-- AIM --
Rewrite the lines from the one with "pose: elev=272.1 azim=218.0" up to and including the one with "Dot at: (230, 195)", replacing "dist" with "distance" and leaving everything else unchanged. Give only those lines, without the pictures.

-- ENTRIES PROVIDED --
▬▬▬▬▬▬

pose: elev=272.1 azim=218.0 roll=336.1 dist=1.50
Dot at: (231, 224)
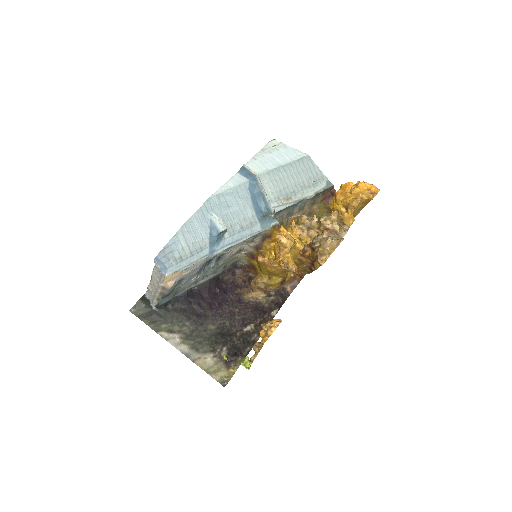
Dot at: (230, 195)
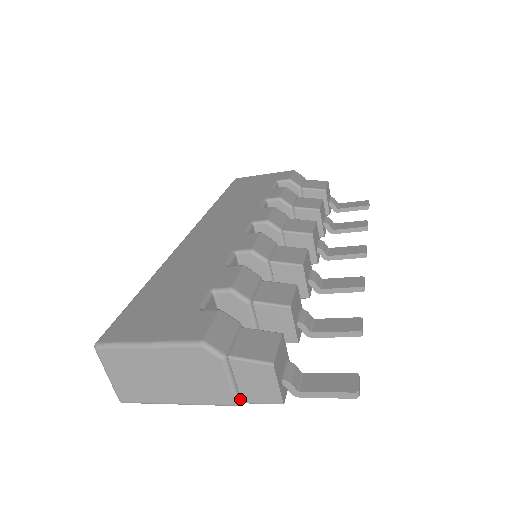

▬▬▬▬▬▬

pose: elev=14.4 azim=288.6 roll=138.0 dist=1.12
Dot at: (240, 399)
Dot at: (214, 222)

▬▬▬▬▬▬

-- WRITTEN REPLY --
pose: elev=272.1 azim=218.0 roll=336.1 distance=1.50
Dot at: (231, 224)
Dot at: (230, 195)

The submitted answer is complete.